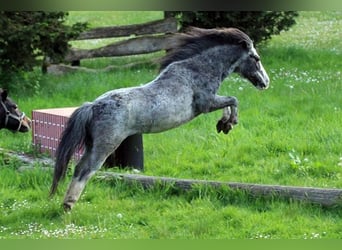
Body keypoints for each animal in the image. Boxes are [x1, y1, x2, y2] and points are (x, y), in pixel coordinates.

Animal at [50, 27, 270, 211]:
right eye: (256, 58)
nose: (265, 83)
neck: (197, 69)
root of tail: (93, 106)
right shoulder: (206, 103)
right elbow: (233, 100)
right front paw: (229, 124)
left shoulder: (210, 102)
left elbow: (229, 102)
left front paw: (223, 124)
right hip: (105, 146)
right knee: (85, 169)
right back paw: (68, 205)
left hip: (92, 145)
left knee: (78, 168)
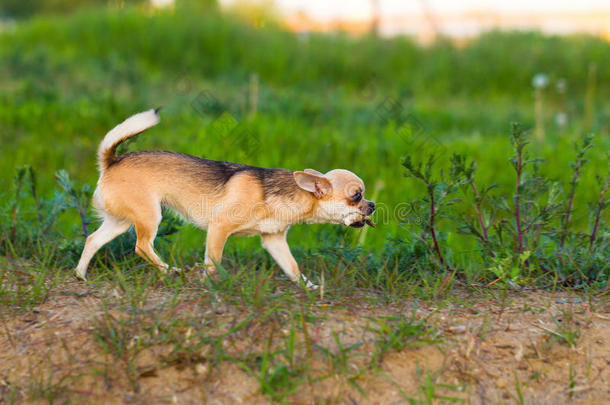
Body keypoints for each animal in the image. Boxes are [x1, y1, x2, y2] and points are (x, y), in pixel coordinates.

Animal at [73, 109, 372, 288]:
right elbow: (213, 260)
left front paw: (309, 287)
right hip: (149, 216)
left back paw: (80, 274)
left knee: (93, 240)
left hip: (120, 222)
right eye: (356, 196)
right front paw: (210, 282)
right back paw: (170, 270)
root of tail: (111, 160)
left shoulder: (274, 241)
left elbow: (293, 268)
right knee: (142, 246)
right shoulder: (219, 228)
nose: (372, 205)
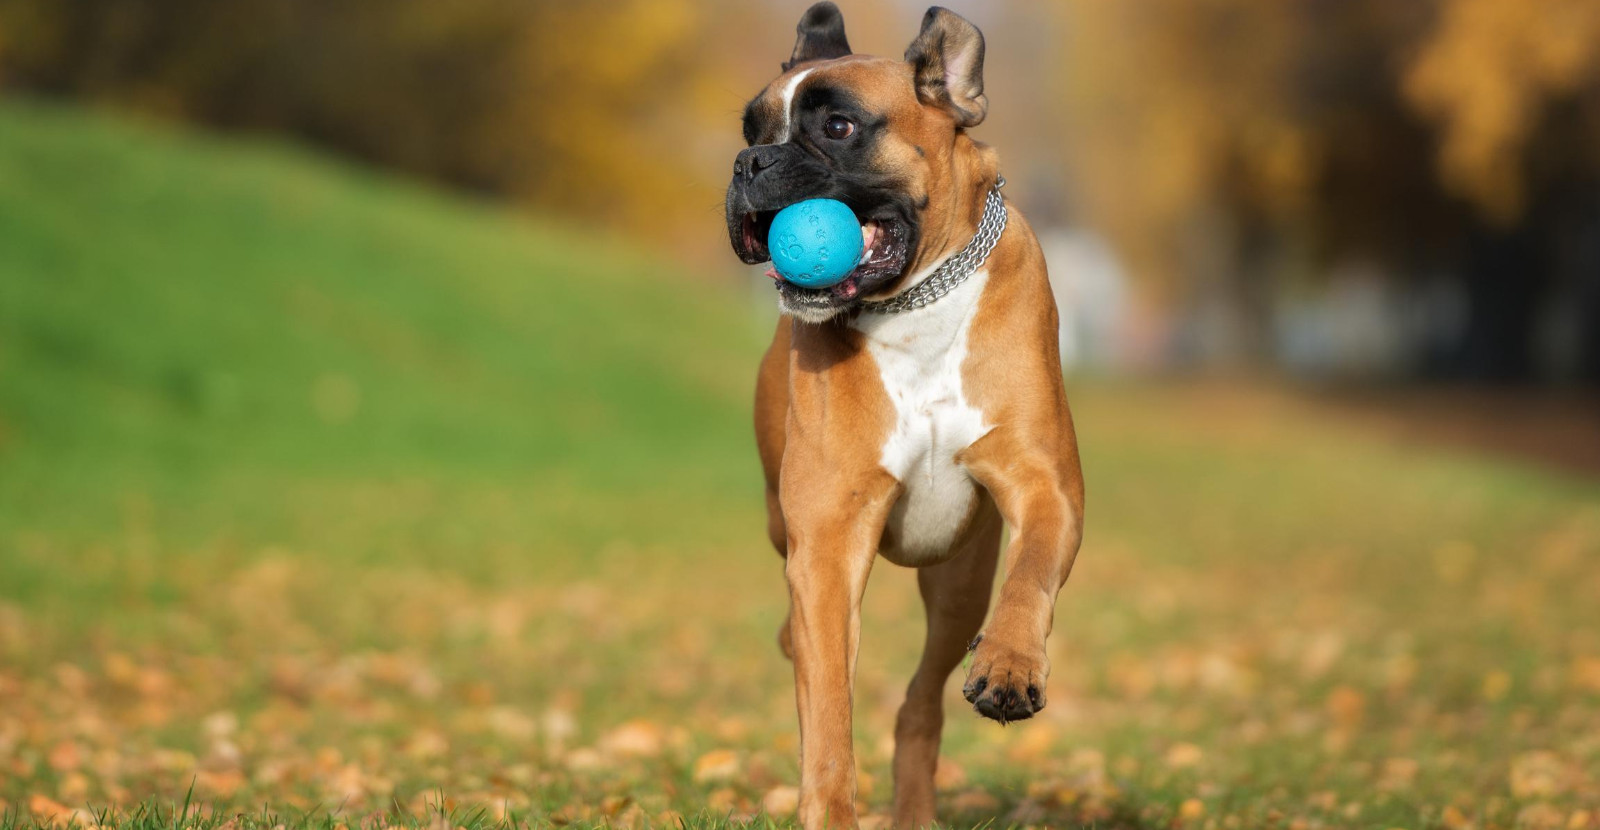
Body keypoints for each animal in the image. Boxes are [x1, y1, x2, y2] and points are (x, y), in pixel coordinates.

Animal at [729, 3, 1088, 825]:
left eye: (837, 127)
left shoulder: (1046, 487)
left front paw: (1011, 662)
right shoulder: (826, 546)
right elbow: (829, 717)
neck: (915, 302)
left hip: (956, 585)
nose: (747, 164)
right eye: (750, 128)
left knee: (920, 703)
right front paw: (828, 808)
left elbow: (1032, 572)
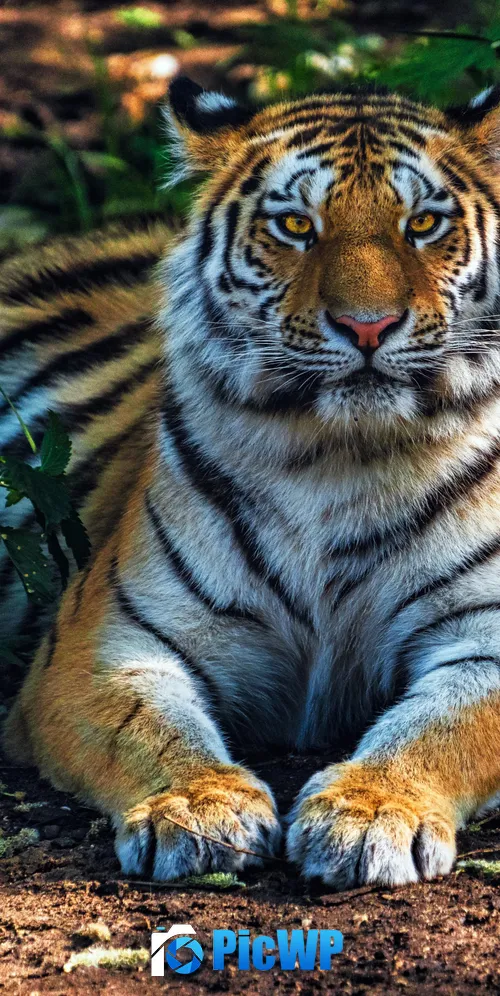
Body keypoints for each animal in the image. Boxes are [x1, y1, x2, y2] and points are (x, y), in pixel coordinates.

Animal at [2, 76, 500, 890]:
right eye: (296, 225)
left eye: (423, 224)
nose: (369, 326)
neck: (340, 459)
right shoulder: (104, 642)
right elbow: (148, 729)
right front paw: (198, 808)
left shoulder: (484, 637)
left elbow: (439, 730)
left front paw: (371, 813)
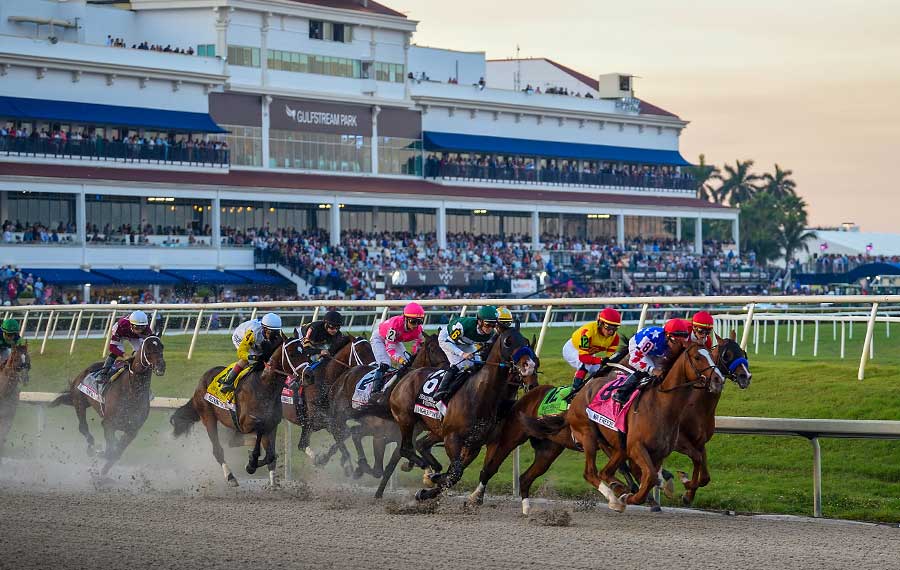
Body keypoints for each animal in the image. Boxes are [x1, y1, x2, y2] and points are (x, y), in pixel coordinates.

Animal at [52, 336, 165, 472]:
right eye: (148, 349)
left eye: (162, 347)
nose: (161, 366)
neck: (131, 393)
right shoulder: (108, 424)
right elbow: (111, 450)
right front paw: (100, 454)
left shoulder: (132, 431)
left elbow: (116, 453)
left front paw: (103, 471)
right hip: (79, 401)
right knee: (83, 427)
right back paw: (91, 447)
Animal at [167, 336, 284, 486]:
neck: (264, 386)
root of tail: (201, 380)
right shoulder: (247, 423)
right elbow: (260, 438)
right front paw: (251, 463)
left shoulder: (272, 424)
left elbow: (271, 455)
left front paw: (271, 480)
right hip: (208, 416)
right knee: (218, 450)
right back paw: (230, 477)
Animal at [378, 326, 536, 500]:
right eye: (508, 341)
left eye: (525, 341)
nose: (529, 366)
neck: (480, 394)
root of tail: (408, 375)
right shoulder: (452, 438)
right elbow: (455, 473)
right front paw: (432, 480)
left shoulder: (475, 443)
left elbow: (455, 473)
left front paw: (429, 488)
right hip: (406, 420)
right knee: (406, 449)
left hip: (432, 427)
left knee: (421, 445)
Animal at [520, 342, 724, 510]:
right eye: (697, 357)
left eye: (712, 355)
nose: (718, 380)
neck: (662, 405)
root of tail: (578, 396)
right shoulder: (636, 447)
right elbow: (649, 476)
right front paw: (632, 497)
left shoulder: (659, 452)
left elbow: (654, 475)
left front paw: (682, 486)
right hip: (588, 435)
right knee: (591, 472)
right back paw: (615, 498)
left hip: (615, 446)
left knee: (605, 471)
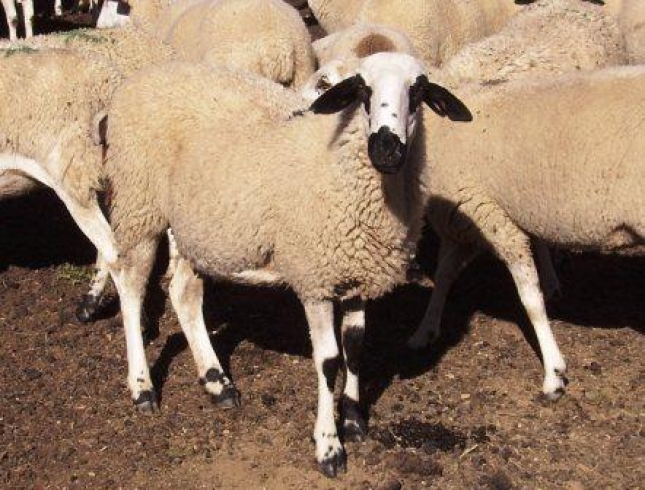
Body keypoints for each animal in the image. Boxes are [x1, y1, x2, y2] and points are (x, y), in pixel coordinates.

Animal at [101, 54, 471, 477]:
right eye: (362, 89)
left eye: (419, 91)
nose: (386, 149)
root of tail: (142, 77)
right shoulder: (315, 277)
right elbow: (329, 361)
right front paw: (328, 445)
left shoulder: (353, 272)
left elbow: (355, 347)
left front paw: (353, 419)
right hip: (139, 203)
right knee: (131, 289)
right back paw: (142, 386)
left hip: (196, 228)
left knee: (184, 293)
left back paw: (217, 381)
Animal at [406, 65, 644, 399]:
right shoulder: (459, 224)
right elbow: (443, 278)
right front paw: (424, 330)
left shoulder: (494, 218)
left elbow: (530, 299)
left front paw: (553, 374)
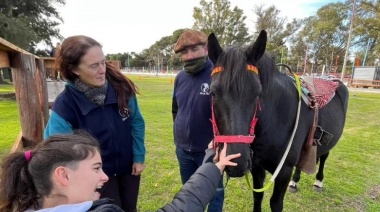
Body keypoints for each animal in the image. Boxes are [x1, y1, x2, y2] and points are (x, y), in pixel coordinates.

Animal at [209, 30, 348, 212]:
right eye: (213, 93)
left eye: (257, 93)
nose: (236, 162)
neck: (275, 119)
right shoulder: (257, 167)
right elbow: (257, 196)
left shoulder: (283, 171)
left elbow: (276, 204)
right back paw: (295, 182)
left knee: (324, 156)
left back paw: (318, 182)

------------------------------------------------------------------------

→ EXERCISE REQUIREMENTS
A verbatim copy of all the records, minus the pictures, is the expected answer.

→ EXPECTED ANSWER
Body keypoints for each animal in the image. Boxes are [x1, y1, x2, y2] and points are (x, y), in pixel coordinates.

Animal at [50, 27, 270, 211]:
right eye: (256, 58)
nose: (265, 83)
neck: (197, 69)
root of tail: (93, 106)
right shoulder: (206, 103)
right elbow: (233, 100)
right front paw: (229, 124)
left shoulder: (210, 102)
left elbow: (229, 102)
left front paw: (223, 124)
right hip: (105, 146)
right knee: (85, 169)
right back paw: (68, 205)
left hip: (92, 145)
left knee: (78, 168)
Body keypoints for each animal in the image. Boxes are [x1, y1, x2, y2] and points are (x, y), in pixel coordinates.

Animal at [73, 109, 372, 288]:
right elbow: (213, 260)
left front paw: (309, 287)
right hip: (149, 216)
left back paw: (80, 274)
left knee: (93, 240)
left hip: (120, 222)
right eye: (356, 196)
right front paw: (210, 282)
right back paw: (170, 270)
root of tail: (111, 160)
left shoulder: (274, 241)
left elbow: (293, 268)
right knee: (142, 246)
right shoulder: (219, 228)
nose: (372, 205)
Body keypoints for each animal in the image. Boxes are [x1, y1, x2, y2] and points are (x, y), in pixel coordinates.

Animal at [729, 3, 1088, 825]:
left eye: (837, 127)
left shoulder: (1046, 487)
left front paw: (1011, 662)
right shoulder: (826, 546)
right elbow: (829, 717)
neck: (915, 302)
left hip: (956, 585)
nose: (747, 164)
right eye: (750, 128)
left knee: (920, 703)
right front paw: (828, 808)
left elbow: (1032, 572)
Body keypoints for each animal in the image. Boxes are [x1, y1, x2, y2] and points are (x, y), in pixel coordinates.

Animal at [2, 76, 500, 890]:
right eye: (296, 225)
left eye: (423, 224)
nose: (369, 326)
neck: (340, 459)
right shoulder: (104, 642)
right elbow: (148, 729)
right front paw: (198, 808)
left shoulder: (484, 637)
left elbow: (439, 730)
left front paw: (371, 813)
Body keypoints for each animal in the image. Boxes are [x1, y1, x2, y2] and points are (x, y), in pixel coordinates.

Animal at [52, 336, 165, 472]:
right eye: (148, 349)
left eye: (162, 347)
nose: (161, 366)
neck: (131, 393)
right shoulder: (108, 424)
right elbow: (111, 450)
right front paw: (100, 454)
left shoulder: (132, 431)
left elbow: (116, 453)
left front paw: (103, 471)
right hip: (79, 401)
right knee: (83, 427)
right back paw: (91, 447)
Animal at [167, 336, 284, 486]:
neck: (264, 386)
root of tail: (201, 380)
right shoulder: (247, 423)
right elbow: (260, 438)
right front paw: (251, 463)
left shoulder: (272, 424)
left elbow: (271, 455)
left front paw: (271, 480)
right hip: (208, 416)
right knee: (218, 450)
right back paw: (230, 477)
Animal at [378, 326, 536, 500]:
right eye: (508, 341)
left eye: (525, 341)
nose: (529, 366)
neck: (480, 394)
root of tail: (408, 375)
right shoulder: (452, 438)
right elbow: (455, 473)
right front paw: (432, 480)
left shoulder: (475, 443)
left elbow: (455, 473)
left front paw: (429, 488)
right hip: (406, 420)
right knee: (406, 449)
left hip: (432, 427)
left knee: (421, 445)
Animal at [520, 342, 724, 510]:
right eye: (697, 357)
left eye: (712, 355)
nose: (718, 380)
neck: (662, 405)
root of tail: (578, 396)
right shoulder: (636, 447)
right elbow: (649, 476)
right front paw: (632, 497)
left shoulder: (659, 452)
left elbow: (654, 475)
left front paw: (682, 486)
right hip: (588, 435)
right knee: (591, 472)
right back paw: (615, 498)
left hip: (615, 446)
left knee: (605, 471)
Body keypoints for each animal in the image. Boxes are [x1, y1, x2, y2] and points are (x, y), in pixel coordinates.

Animal at [101, 54, 471, 477]:
right eye: (362, 89)
left eye: (419, 91)
nose: (386, 149)
root of tail: (142, 77)
right shoulder: (315, 277)
right elbow: (329, 361)
right front paw: (328, 445)
left shoulder: (353, 272)
left elbow: (355, 347)
left front paw: (353, 419)
right hip: (139, 203)
right knee: (131, 289)
right back paw: (142, 386)
left hip: (196, 228)
left knee: (184, 293)
left back paw: (217, 381)
Animal at [406, 65, 644, 399]:
right shoulder: (459, 224)
right elbow: (443, 278)
right front paw: (424, 330)
left shoulder: (494, 218)
left elbow: (530, 299)
left front paw: (553, 374)
Body keypoints for each animal in the image. Boxes are [x1, y1, x2, y2] and points are (x, y), in pixel coordinates.

Animal at [209, 30, 348, 212]:
right eye: (213, 93)
left eye: (257, 93)
nose: (236, 162)
neck: (275, 119)
right shoulder: (257, 167)
right elbow: (257, 196)
left shoulder: (283, 171)
left elbow: (276, 204)
right back paw: (295, 182)
left knee: (324, 156)
left back paw: (318, 182)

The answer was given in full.